▶ _PROBLEM_: Everything in the records below is to be reproduced exactly, apart from the images.

*** Begin section ***

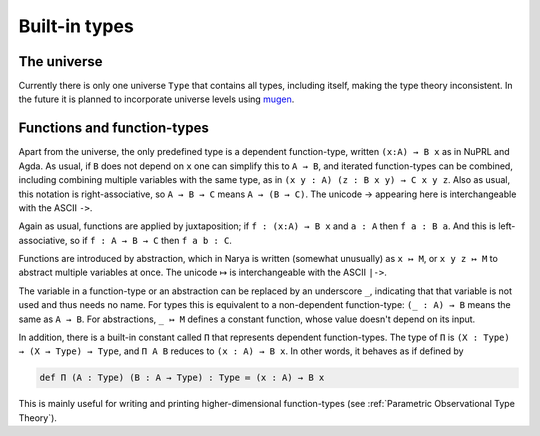 Built-in types
==============

The universe
------------

Currently there is only one universe ``Type`` that contains all types, including itself, making the type theory inconsistent.  In the future it is planned to incorporate universe levels using `mugen <https://github.com/redPRL/mugen>`_.


Functions and function-types
----------------------------

Apart from the universe, the only predefined type is a dependent function-type, written ``(x:A) → B x`` as in NuPRL and Agda.  As usual, if ``B`` does not depend on ``x`` one can simplify this to ``A → B``, and iterated function-types can be combined, including combining multiple variables with the same type, as in ``(x y : A) (z : B x y) → C x y z``.  Also as usual, this notation is right-associative, so ``A → B → C`` means ``A → (B → C)``.  The unicode → appearing here is interchangeable with the ASCII ``->``.

Again as usual, functions are applied by juxtaposition; if ``f : (x:A) → B x`` and ``a : A`` then ``f a : B a``.  And this is left-associative, so if ``f : A → B → C`` then ``f a b : C``.

Functions are introduced by abstraction, which in Narya is written (somewhat unusually) as ``x ↦ M``, or ``x y z ↦ M`` to abstract multiple variables at once.  The unicode ↦ is interchangeable with the ASCII ``|->``.

The variable in a function-type or an abstraction can be replaced by an underscore ``_``, indicating that that variable is not used and thus needs no name.  For types this is equivalent to a non-dependent function-type: ``(_ : A) → B`` means the same as ``A → B``.  For abstractions, ``_ ↦ M`` defines a constant function, whose value doesn't depend on its input.

In addition, there is a built-in constant called ``Π`` that represents dependent function-types.  The type of ``Π`` is ``(X : Type) → (X → Type) → Type``, and ``Π A B`` reduces to ``(x : A) → B x``.  In other words, it behaves as if defined by

.. code-block:: none

   def Π (A : Type) (B : A → Type) : Type ≔ (x : A) → B x

This is mainly useful for writing and printing higher-dimensional function-types (see :ref:`Parametric Observational Type Theory`).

*** End section ***

▶ _TASK RESULT_:
 Built-in types
==============

The universe
------------

Currently there is only one universe ``Type`` that contains all types, including itself, making the type theory inconsistent.  In the future it is planned to incorporate universe levels using `mugen <https://github.com/redPRL/mugen>`_.


Functions and function-types
----------------------------

Apart from the universe, the only predefined type is a dependent function-type, written ``(x:A) → B x`` as in NuPRL and Agda.  As usual, if ``B`` does not depend on ``x`` one can simplify this to ``A → B``, and iterated function-types can be combined, including combining multiple variables with the same type, as in ``(x y : A) (z : B x y) → C x y z``.  Also as usual, this notation is right-associative, so ``A → B → C`` means ``A → (B → C)``.  The unicode → appearing here is interchangeable with the ASCII ``->``.

Again as usual, functions are applied by juxtaposition; if ``f : (x:A) → B x`` and ``a : A`` then ``f a : B a``.  And this is left-associative, so if ``f : A → B → C`` then ``f a b : C``.

Functions are introduced by abstraction, which in Narya is written (somewhat unusually) as ``x ↦ M``, or ``x y z ↦ M`` to abstract multiple variables at once.  The unicode ↦ is interchangeable with the ASCII ``|->``.

The variable in a function-type or an abstraction can be replaced by an underscore ``_``, indicating that that variable is not used and thus needs no name.  For types this is equivalent to a non-dependent function-type: ``(_ : A) → B`` means the same as ``A → B``.  For abstractions, ``_ ↦ M`` defines a constant function, whose value doesn't depend on its input.

In addition, there is a built-in constant called ``Π`` that represents dependent function-types.  The type of ``Π`` is ``(X : Type) → (X → Type) → Type``, and ``Π A B`` reduces to ``(x : A) → B x``.  In other words, it behaves as if defined by

.. code-block:: none

   def Π (A : Type) (B : A → Type) : Type ≔ (x : A) → B x

This is mainly useful for writing and printing higher-dimensional function-types (see :ref:`Parametric Observational Type Theory`).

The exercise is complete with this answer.